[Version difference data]
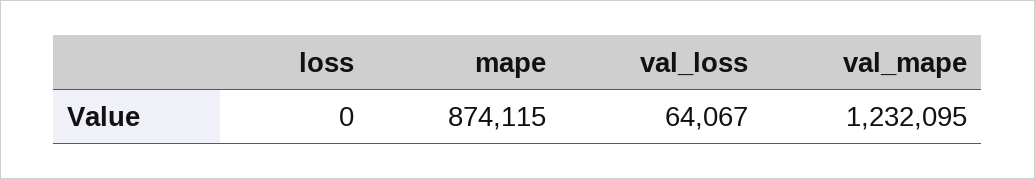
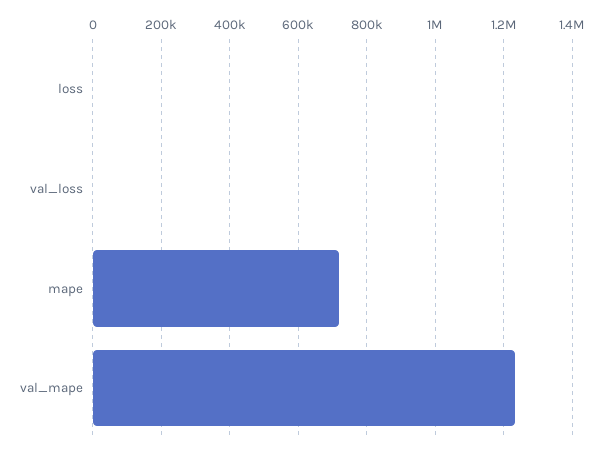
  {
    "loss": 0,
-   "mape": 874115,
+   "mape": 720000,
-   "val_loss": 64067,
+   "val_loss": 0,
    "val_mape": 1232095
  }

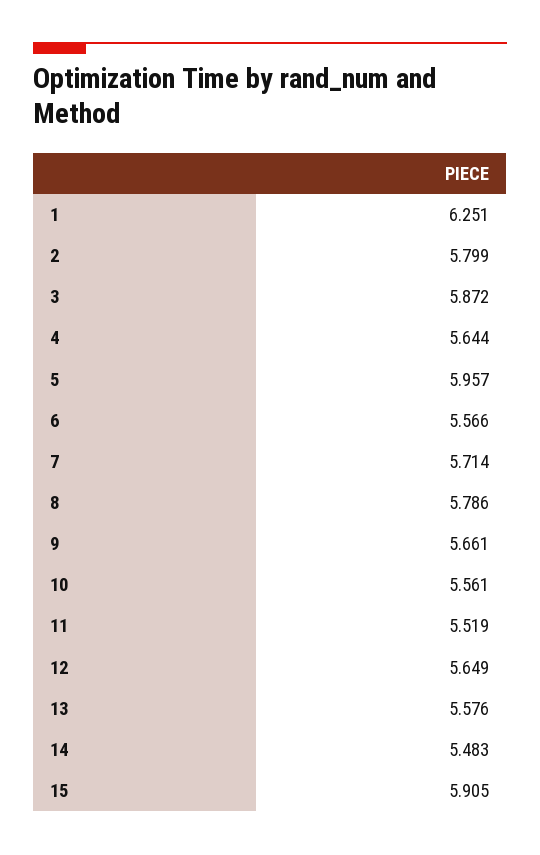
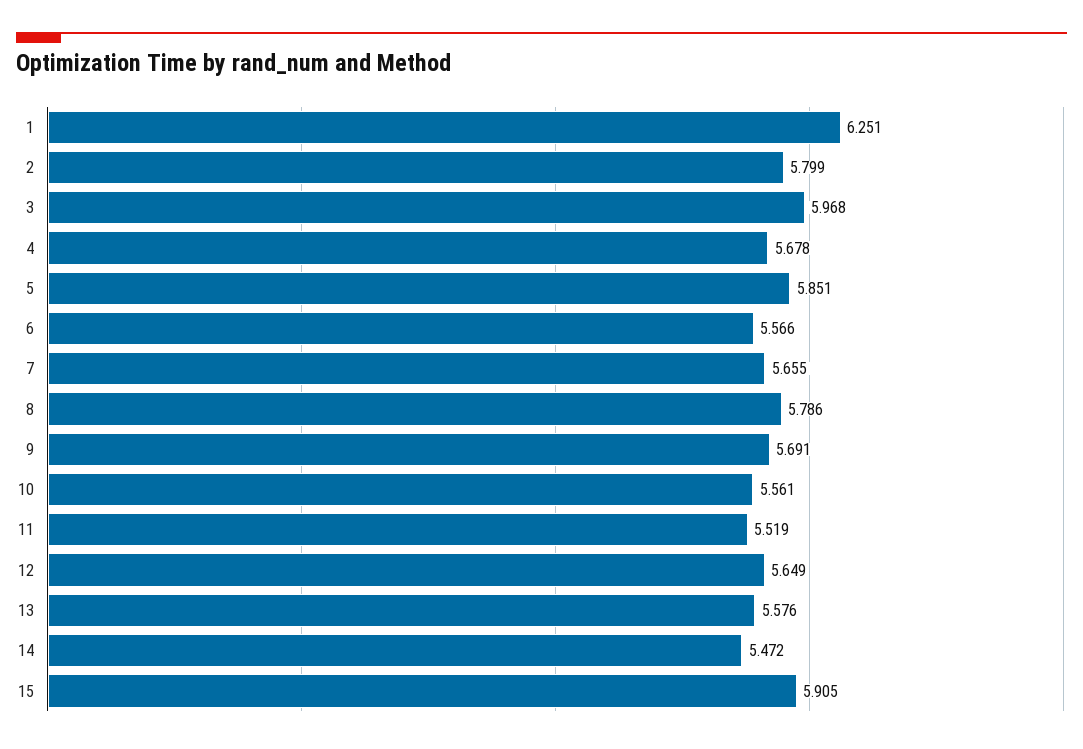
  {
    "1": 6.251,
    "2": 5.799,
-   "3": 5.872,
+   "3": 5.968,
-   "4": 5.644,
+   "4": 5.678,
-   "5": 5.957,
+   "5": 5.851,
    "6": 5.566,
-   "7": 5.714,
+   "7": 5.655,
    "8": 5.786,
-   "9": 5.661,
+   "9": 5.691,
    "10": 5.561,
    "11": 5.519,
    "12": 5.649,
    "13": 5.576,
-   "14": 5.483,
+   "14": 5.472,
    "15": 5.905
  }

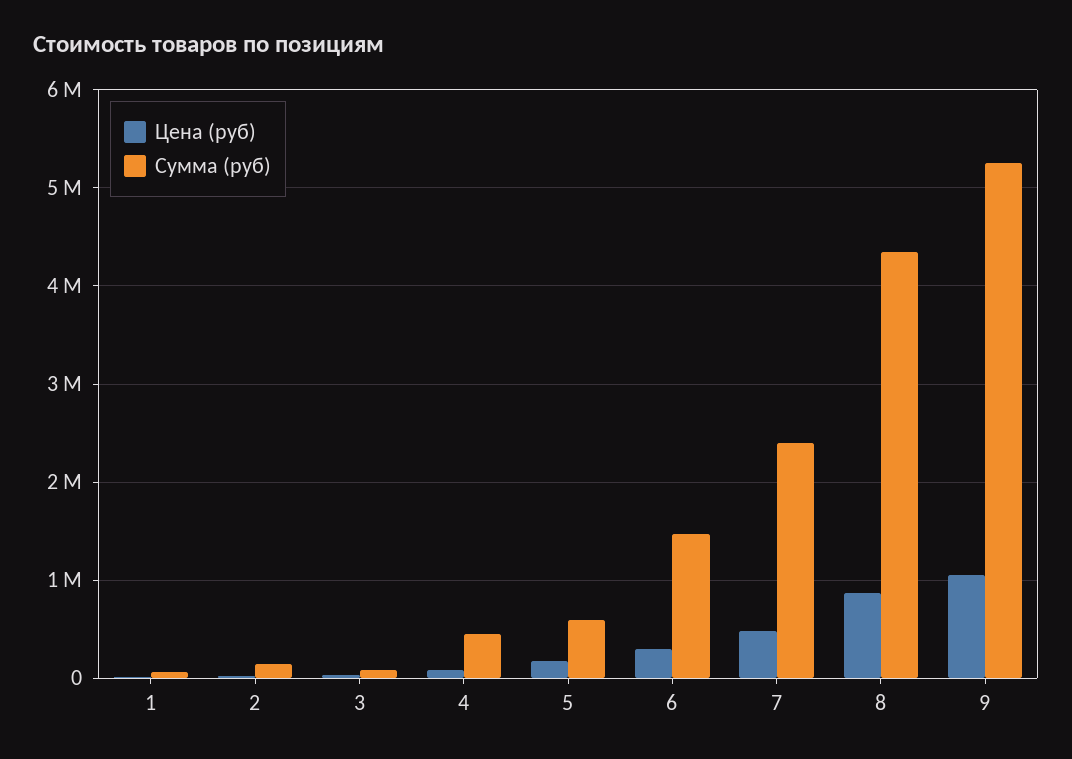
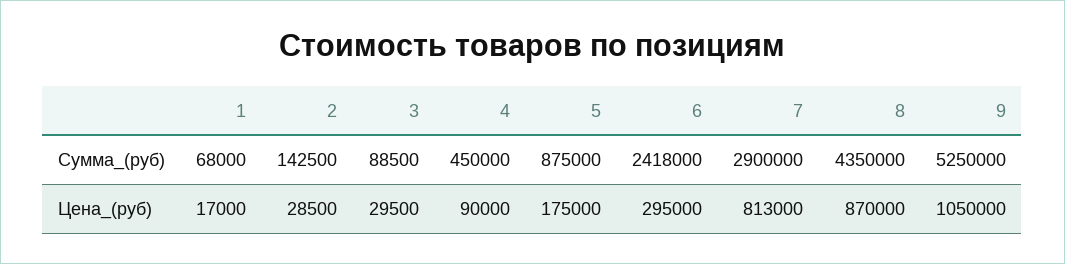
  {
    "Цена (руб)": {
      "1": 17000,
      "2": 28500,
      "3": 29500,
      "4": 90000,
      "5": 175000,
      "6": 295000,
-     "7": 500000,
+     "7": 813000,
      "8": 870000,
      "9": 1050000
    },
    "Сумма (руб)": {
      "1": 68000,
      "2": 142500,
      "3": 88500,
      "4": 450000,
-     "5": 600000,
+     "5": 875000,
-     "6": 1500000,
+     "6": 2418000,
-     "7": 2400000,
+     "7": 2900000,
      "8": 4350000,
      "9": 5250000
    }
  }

> **THE PROBLEM**
All of the records above are to be written out exactly, minus their images.

> **ANSWER SECTION**
  {
    "loss": 0,
-   "mape": 874115,
+   "mape": 720000,
-   "val_loss": 64067,
+   "val_loss": 0,
    "val_mape": 1232095
  }

  {
    "1": 6.251,
    "2": 5.799,
-   "3": 5.872,
+   "3": 5.968,
-   "4": 5.644,
+   "4": 5.678,
-   "5": 5.957,
+   "5": 5.851,
    "6": 5.566,
-   "7": 5.714,
+   "7": 5.655,
    "8": 5.786,
-   "9": 5.661,
+   "9": 5.691,
    "10": 5.561,
    "11": 5.519,
    "12": 5.649,
    "13": 5.576,
-   "14": 5.483,
+   "14": 5.472,
    "15": 5.905
  }

  {
    "Цена (руб)": {
      "1": 17000,
      "2": 28500,
      "3": 29500,
      "4": 90000,
      "5": 175000,
      "6": 295000,
-     "7": 500000,
+     "7": 813000,
      "8": 870000,
      "9": 1050000
    },
    "Сумма (руб)": {
      "1": 68000,
      "2": 142500,
      "3": 88500,
      "4": 450000,
-     "5": 600000,
+     "5": 875000,
-     "6": 1500000,
+     "6": 2418000,
-     "7": 2400000,
+     "7": 2900000,
      "8": 4350000,
      "9": 5250000
    }
  }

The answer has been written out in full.